Dataset excerpts
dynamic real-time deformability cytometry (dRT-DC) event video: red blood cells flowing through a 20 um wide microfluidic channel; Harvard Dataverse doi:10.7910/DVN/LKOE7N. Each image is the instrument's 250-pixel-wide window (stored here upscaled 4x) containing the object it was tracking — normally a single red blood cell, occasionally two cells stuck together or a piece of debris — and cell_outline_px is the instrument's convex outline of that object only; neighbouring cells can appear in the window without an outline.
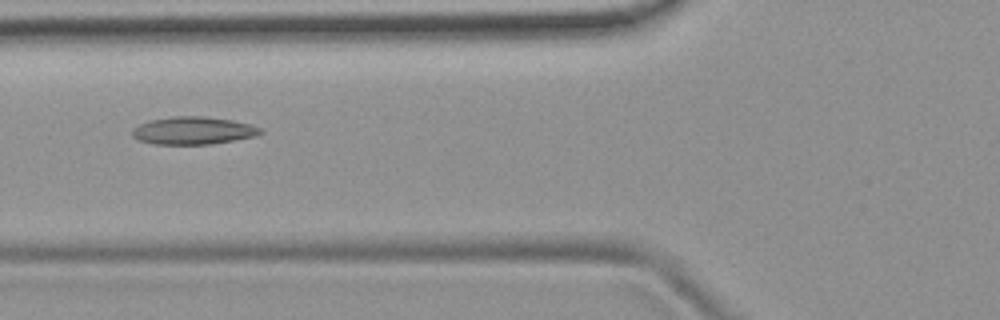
{"species": "common noctule bat (a hibernating species)", "species_latin": "Nyctalus noctula", "temperature_condition": "room temperature", "stored_images_in_passage": 52, "camera_frame_rate_fps": 3000, "um_per_image_px": 0.085, "animal": {"sex": "female", "body_mass_g": 19.9}, "frame": {"image": 1, "passage_image": 20, "time_ms": 6.333, "image_size_px": [1000, 320], "cell_outline_px": [[264, 132], [256, 136], [212, 144], [156, 144], [140, 140], [132, 136], [132, 128], [148, 120], [172, 116], [200, 116], [232, 120], [248, 124], [260, 128]], "centroid_in_image_um": [16.4, 11.1], "position_along_channel_um": 109.4, "area_um2": 20.58}}
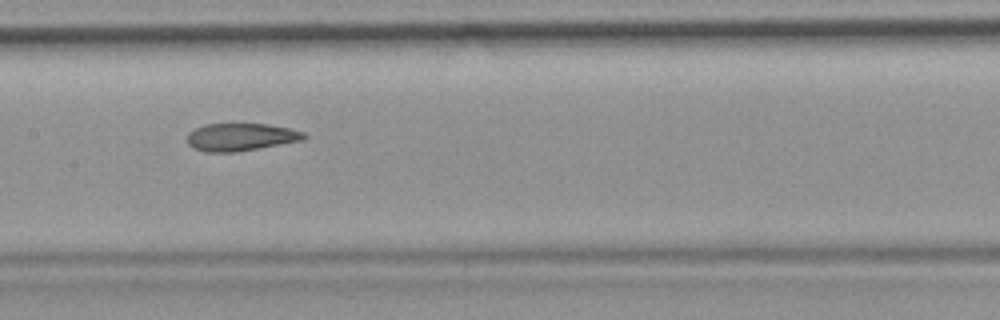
{"frame": {"image": 2, "passage_image": 26, "time_ms": 8.333, "image_size_px": [1000, 320], "cell_outline_px": [[308, 136], [300, 140], [236, 152], [204, 152], [192, 148], [188, 144], [188, 132], [204, 124], [268, 124], [288, 128], [304, 132]], "centroid_in_image_um": [20.41, 11.65], "position_along_channel_um": 187.0, "area_um2": 18.61}}
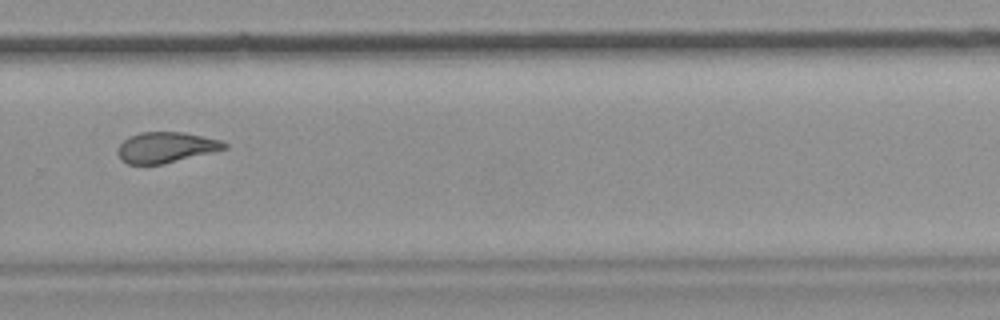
{"frame": {"image": 3, "passage_image": 36, "time_ms": 11.667, "image_size_px": [1000, 320], "cell_outline_px": [[228, 148], [164, 164], [128, 164], [120, 160], [116, 152], [120, 144], [128, 136], [140, 132], [184, 132], [220, 140], [228, 144]], "centroid_in_image_um": [14.07, 12.53], "position_along_channel_um": 315.7, "area_um2": 19.13}}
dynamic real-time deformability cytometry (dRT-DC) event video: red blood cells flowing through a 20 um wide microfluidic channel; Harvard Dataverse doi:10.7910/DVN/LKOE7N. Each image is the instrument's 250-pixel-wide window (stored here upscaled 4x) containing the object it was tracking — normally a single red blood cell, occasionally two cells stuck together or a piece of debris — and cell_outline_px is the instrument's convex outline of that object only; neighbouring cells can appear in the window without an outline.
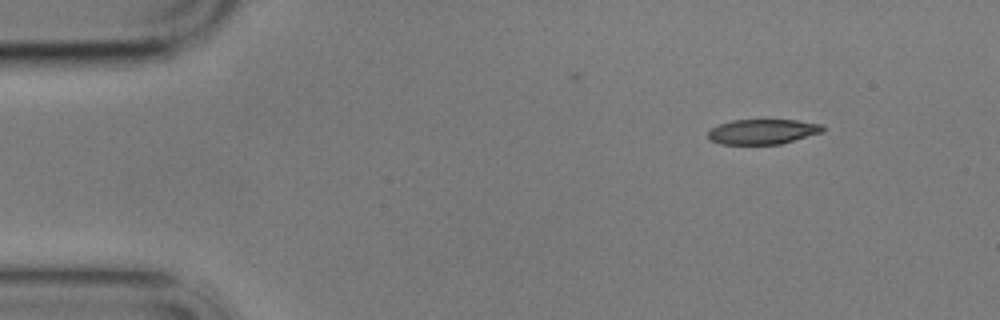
{"species": "common noctule bat (a hibernating species)", "species_latin": "Nyctalus noctula", "temperature_condition": "cold", "stored_images_in_passage": 5, "segment_of_instrument_passage": [1, 2], "camera_frame_rate_fps": 3000, "um_per_image_px": 0.085, "animal": {"sex": "male", "body_mass_g": 17.9}, "frame": {"image": 1, "passage_image": 1, "time_ms": 0.0, "image_size_px": [1000, 320], "cell_outline_px": [[824, 132], [780, 144], [720, 144], [708, 140], [708, 132], [712, 128], [720, 124], [732, 120], [796, 120], [824, 124]], "centroid_in_image_um": [64.85, 11.19], "position_along_channel_um": 20.2, "area_um2": 16.82}}
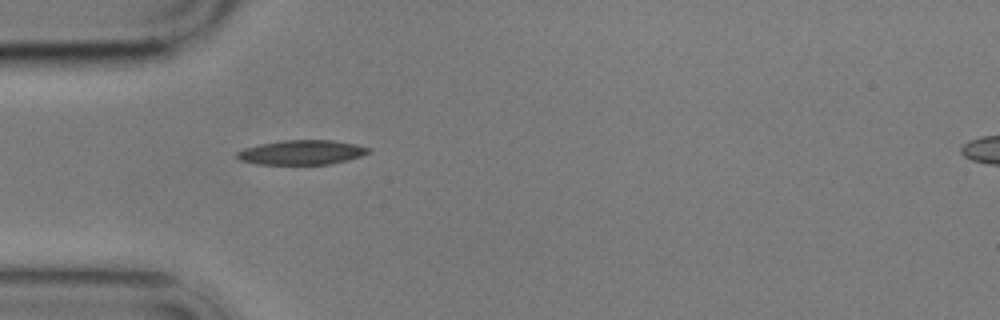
{"frame": {"image": 2, "passage_image": 4, "time_ms": 3.333, "image_size_px": [1000, 320], "cell_outline_px": [[372, 152], [348, 160], [332, 164], [256, 164], [240, 160], [236, 156], [236, 152], [244, 148], [260, 144], [284, 140], [332, 140], [356, 144], [372, 148]], "centroid_in_image_um": [25.68, 12.95], "position_along_channel_um": 59.3, "area_um2": 18.9}}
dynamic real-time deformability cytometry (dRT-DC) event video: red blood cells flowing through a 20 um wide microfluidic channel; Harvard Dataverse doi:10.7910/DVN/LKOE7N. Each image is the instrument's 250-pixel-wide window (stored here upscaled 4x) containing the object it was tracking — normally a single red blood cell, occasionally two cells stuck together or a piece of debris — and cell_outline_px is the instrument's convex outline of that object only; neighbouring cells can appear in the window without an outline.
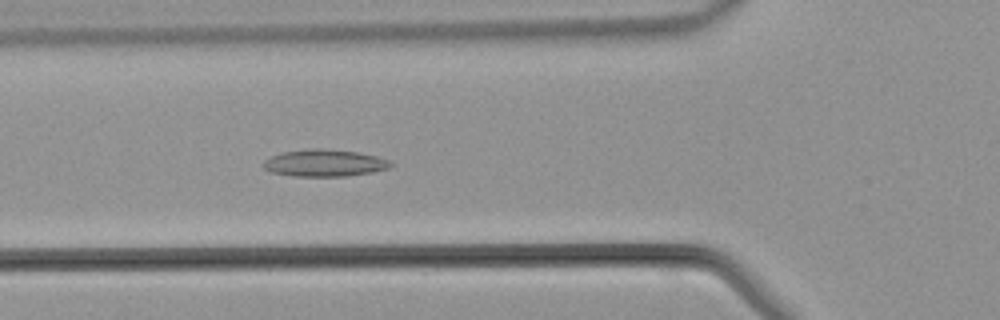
{"species": "common noctule bat (a hibernating species)", "species_latin": "Nyctalus noctula", "temperature_condition": "warm", "stored_images_in_passage": 44, "camera_frame_rate_fps": 3000, "um_per_image_px": 0.085, "animal": {"sex": "male", "body_mass_g": 21.5, "forearm_length_mm": 52.0}, "frame": {"image": 1, "passage_image": 15, "time_ms": 4.667, "image_size_px": [1000, 320], "cell_outline_px": [[392, 164], [388, 168], [372, 172], [348, 176], [292, 176], [272, 172], [264, 168], [264, 160], [280, 152], [308, 148], [324, 148], [356, 152], [376, 156], [388, 160]], "centroid_in_image_um": [27.55, 13.85], "position_along_channel_um": 98.2, "area_um2": 20.0}}
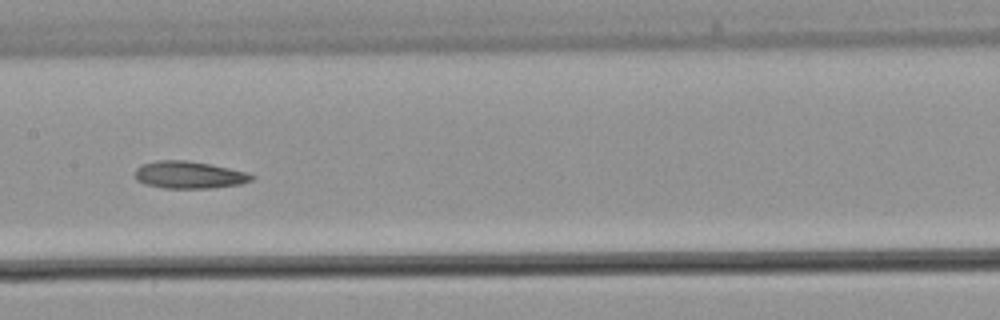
{"frame": {"image": 2, "passage_image": 21, "time_ms": 6.667, "image_size_px": [1000, 320], "cell_outline_px": [[256, 176], [252, 180], [240, 184], [212, 188], [164, 188], [144, 184], [136, 180], [136, 168], [140, 164], [156, 160], [184, 160], [208, 164], [228, 168], [244, 172]], "centroid_in_image_um": [16.03, 14.87], "position_along_channel_um": 191.4, "area_um2": 18.44}}
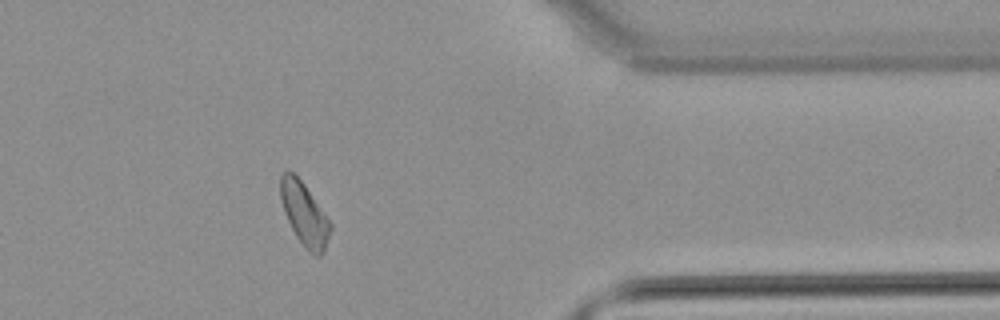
{"frame": {"image": 3, "passage_image": 35, "time_ms": 11.333, "image_size_px": [1000, 320], "cell_outline_px": [[332, 228], [324, 252], [320, 256], [316, 256], [308, 252], [304, 248], [296, 236], [284, 212], [280, 200], [280, 176], [288, 168], [304, 184], [332, 224]], "centroid_in_image_um": [25.87, 18.22], "position_along_channel_um": 385.5, "area_um2": 18.32}}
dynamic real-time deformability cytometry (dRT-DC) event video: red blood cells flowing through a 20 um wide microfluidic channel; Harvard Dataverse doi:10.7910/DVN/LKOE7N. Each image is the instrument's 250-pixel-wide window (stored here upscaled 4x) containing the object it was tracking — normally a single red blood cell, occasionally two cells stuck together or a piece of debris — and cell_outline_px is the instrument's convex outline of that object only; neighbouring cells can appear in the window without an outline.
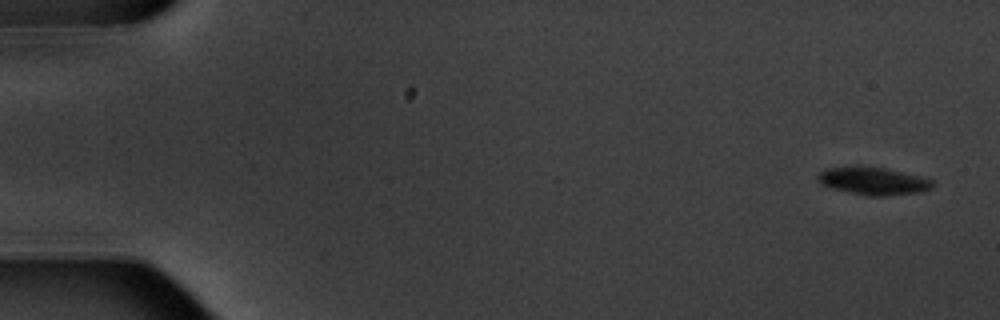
{"species": "common noctule bat (a hibernating species)", "species_latin": "Nyctalus noctula", "temperature_condition": "warm", "stored_images_in_passage": 6, "camera_frame_rate_fps": 3000, "um_per_image_px": 0.085, "animal": {"sex": "male", "body_mass_g": 20.1, "forearm_length_mm": 53.5}, "frame": {"image": 1, "passage_image": 1, "time_ms": 0.0, "image_size_px": [1000, 320], "cell_outline_px": [[936, 184], [932, 188], [920, 192], [884, 196], [864, 196], [832, 188], [820, 184], [816, 176], [824, 168], [884, 168], [924, 176], [932, 180]], "centroid_in_image_um": [74.28, 15.41], "position_along_channel_um": 10.7, "area_um2": 18.32}}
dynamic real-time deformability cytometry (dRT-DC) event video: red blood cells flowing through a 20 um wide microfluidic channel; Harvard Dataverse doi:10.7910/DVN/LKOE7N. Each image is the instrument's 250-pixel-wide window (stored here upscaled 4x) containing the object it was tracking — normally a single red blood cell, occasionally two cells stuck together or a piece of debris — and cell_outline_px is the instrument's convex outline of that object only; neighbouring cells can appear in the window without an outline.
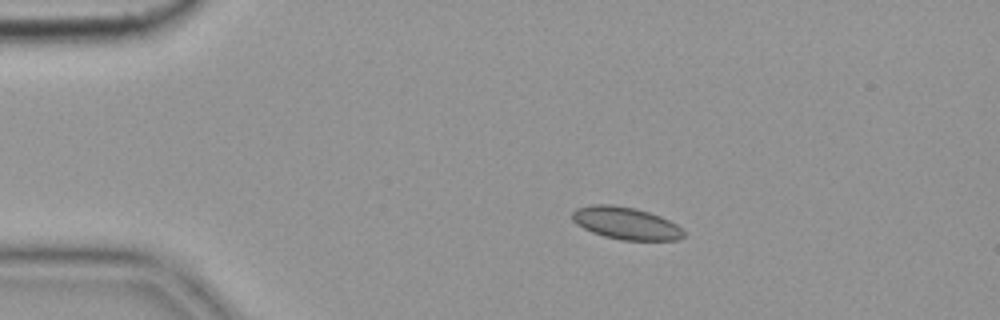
{"species": "common noctule bat (a hibernating species)", "species_latin": "Nyctalus noctula", "temperature_condition": "cold", "stored_images_in_passage": 3, "camera_frame_rate_fps": 3000, "um_per_image_px": 0.085, "animal": {"sex": "female", "body_mass_g": 19.9}, "frame": {"image": 1, "passage_image": 2, "time_ms": 0.333, "image_size_px": [1000, 320], "cell_outline_px": [[684, 236], [680, 240], [620, 240], [604, 236], [592, 232], [576, 224], [572, 220], [572, 212], [576, 208], [592, 204], [612, 204], [636, 208], [660, 216], [676, 224], [684, 232]], "centroid_in_image_um": [53.18, 18.97], "position_along_channel_um": 31.8, "area_um2": 21.04}}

*PROBLEM STATEMENT*. Copy everything in the records above except the pictures, exactly as written.

*TASK ANSWER*.
dynamic real-time deformability cytometry (dRT-DC) event video: red blood cells flowing through a 20 um wide microfluidic channel; Harvard Dataverse doi:10.7910/DVN/LKOE7N. Each image is the instrument's 250-pixel-wide window (stored here upscaled 4x) containing the object it was tracking — normally a single red blood cell, occasionally two cells stuck together or a piece of debris — and cell_outline_px is the instrument's convex outline of that object only; neighbouring cells can appear in the window without an outline.
{"species": "common noctule bat (a hibernating species)", "species_latin": "Nyctalus noctula", "temperature_condition": "room temperature", "stored_images_in_passage": 52, "camera_frame_rate_fps": 3000, "um_per_image_px": 0.085, "animal": {"sex": "female", "body_mass_g": 19.9}, "frame": {"image": 1, "passage_image": 20, "time_ms": 6.333, "image_size_px": [1000, 320], "cell_outline_px": [[264, 132], [256, 136], [212, 144], [156, 144], [140, 140], [132, 136], [132, 128], [148, 120], [172, 116], [200, 116], [232, 120], [248, 124], [260, 128]], "centroid_in_image_um": [16.4, 11.1], "position_along_channel_um": 109.4, "area_um2": 20.58}}
{"frame": {"image": 2, "passage_image": 26, "time_ms": 8.333, "image_size_px": [1000, 320], "cell_outline_px": [[308, 136], [300, 140], [236, 152], [204, 152], [192, 148], [188, 144], [188, 132], [204, 124], [268, 124], [288, 128], [304, 132]], "centroid_in_image_um": [20.41, 11.65], "position_along_channel_um": 187.0, "area_um2": 18.61}}
{"frame": {"image": 3, "passage_image": 36, "time_ms": 11.667, "image_size_px": [1000, 320], "cell_outline_px": [[228, 148], [164, 164], [128, 164], [120, 160], [116, 152], [120, 144], [128, 136], [140, 132], [184, 132], [220, 140], [228, 144]], "centroid_in_image_um": [14.07, 12.53], "position_along_channel_um": 315.7, "area_um2": 19.13}}
dynamic real-time deformability cytometry (dRT-DC) event video: red blood cells flowing through a 20 um wide microfluidic channel; Harvard Dataverse doi:10.7910/DVN/LKOE7N. Each image is the instrument's 250-pixel-wide window (stored here upscaled 4x) containing the object it was tracking — normally a single red blood cell, occasionally two cells stuck together or a piece of debris — and cell_outline_px is the instrument's convex outline of that object only; neighbouring cells can appear in the window without an outline.
{"species": "common noctule bat (a hibernating species)", "species_latin": "Nyctalus noctula", "temperature_condition": "cold", "stored_images_in_passage": 5, "segment_of_instrument_passage": [1, 2], "camera_frame_rate_fps": 3000, "um_per_image_px": 0.085, "animal": {"sex": "male", "body_mass_g": 17.9}, "frame": {"image": 1, "passage_image": 1, "time_ms": 0.0, "image_size_px": [1000, 320], "cell_outline_px": [[824, 132], [780, 144], [720, 144], [708, 140], [708, 132], [712, 128], [720, 124], [732, 120], [796, 120], [824, 124]], "centroid_in_image_um": [64.85, 11.19], "position_along_channel_um": 20.2, "area_um2": 16.82}}
{"frame": {"image": 2, "passage_image": 4, "time_ms": 3.333, "image_size_px": [1000, 320], "cell_outline_px": [[372, 152], [348, 160], [332, 164], [256, 164], [240, 160], [236, 156], [236, 152], [244, 148], [260, 144], [284, 140], [332, 140], [356, 144], [372, 148]], "centroid_in_image_um": [25.68, 12.95], "position_along_channel_um": 59.3, "area_um2": 18.9}}
dynamic real-time deformability cytometry (dRT-DC) event video: red blood cells flowing through a 20 um wide microfluidic channel; Harvard Dataverse doi:10.7910/DVN/LKOE7N. Each image is the instrument's 250-pixel-wide window (stored here upscaled 4x) containing the object it was tracking — normally a single red blood cell, occasionally two cells stuck together or a piece of debris — and cell_outline_px is the instrument's convex outline of that object only; neighbouring cells can appear in the window without an outline.
{"species": "common noctule bat (a hibernating species)", "species_latin": "Nyctalus noctula", "temperature_condition": "warm", "stored_images_in_passage": 44, "camera_frame_rate_fps": 3000, "um_per_image_px": 0.085, "animal": {"sex": "male", "body_mass_g": 21.5, "forearm_length_mm": 52.0}, "frame": {"image": 1, "passage_image": 15, "time_ms": 4.667, "image_size_px": [1000, 320], "cell_outline_px": [[392, 164], [388, 168], [372, 172], [348, 176], [292, 176], [272, 172], [264, 168], [264, 160], [280, 152], [308, 148], [324, 148], [356, 152], [376, 156], [388, 160]], "centroid_in_image_um": [27.55, 13.85], "position_along_channel_um": 98.2, "area_um2": 20.0}}
{"frame": {"image": 2, "passage_image": 21, "time_ms": 6.667, "image_size_px": [1000, 320], "cell_outline_px": [[256, 176], [252, 180], [240, 184], [212, 188], [164, 188], [144, 184], [136, 180], [136, 168], [140, 164], [156, 160], [184, 160], [208, 164], [228, 168], [244, 172]], "centroid_in_image_um": [16.03, 14.87], "position_along_channel_um": 191.4, "area_um2": 18.44}}
{"frame": {"image": 3, "passage_image": 35, "time_ms": 11.333, "image_size_px": [1000, 320], "cell_outline_px": [[332, 228], [324, 252], [320, 256], [316, 256], [308, 252], [304, 248], [296, 236], [284, 212], [280, 200], [280, 176], [288, 168], [304, 184], [332, 224]], "centroid_in_image_um": [25.87, 18.22], "position_along_channel_um": 385.5, "area_um2": 18.32}}
dynamic real-time deformability cytometry (dRT-DC) event video: red blood cells flowing through a 20 um wide microfluidic channel; Harvard Dataverse doi:10.7910/DVN/LKOE7N. Each image is the instrument's 250-pixel-wide window (stored here upscaled 4x) containing the object it was tracking — normally a single red blood cell, occasionally two cells stuck together or a piece of debris — and cell_outline_px is the instrument's convex outline of that object only; neighbouring cells can appear in the window without an outline.
{"species": "common noctule bat (a hibernating species)", "species_latin": "Nyctalus noctula", "temperature_condition": "warm", "stored_images_in_passage": 6, "camera_frame_rate_fps": 3000, "um_per_image_px": 0.085, "animal": {"sex": "male", "body_mass_g": 20.1, "forearm_length_mm": 53.5}, "frame": {"image": 1, "passage_image": 1, "time_ms": 0.0, "image_size_px": [1000, 320], "cell_outline_px": [[936, 184], [932, 188], [920, 192], [884, 196], [864, 196], [832, 188], [820, 184], [816, 176], [824, 168], [884, 168], [924, 176], [932, 180]], "centroid_in_image_um": [74.28, 15.41], "position_along_channel_um": 10.7, "area_um2": 18.32}}
dynamic real-time deformability cytometry (dRT-DC) event video: red blood cells flowing through a 20 um wide microfluidic channel; Harvard Dataverse doi:10.7910/DVN/LKOE7N. Each image is the instrument's 250-pixel-wide window (stored here upscaled 4x) containing the object it was tracking — normally a single red blood cell, occasionally two cells stuck together or a piece of debris — and cell_outline_px is the instrument's convex outline of that object only; neighbouring cells can appear in the window without an outline.
{"species": "common noctule bat (a hibernating species)", "species_latin": "Nyctalus noctula", "temperature_condition": "cold", "stored_images_in_passage": 3, "camera_frame_rate_fps": 3000, "um_per_image_px": 0.085, "animal": {"sex": "female", "body_mass_g": 19.9}, "frame": {"image": 1, "passage_image": 2, "time_ms": 0.333, "image_size_px": [1000, 320], "cell_outline_px": [[684, 236], [680, 240], [620, 240], [604, 236], [592, 232], [576, 224], [572, 220], [572, 212], [576, 208], [592, 204], [612, 204], [636, 208], [660, 216], [676, 224], [684, 232]], "centroid_in_image_um": [53.18, 18.97], "position_along_channel_um": 31.8, "area_um2": 21.04}}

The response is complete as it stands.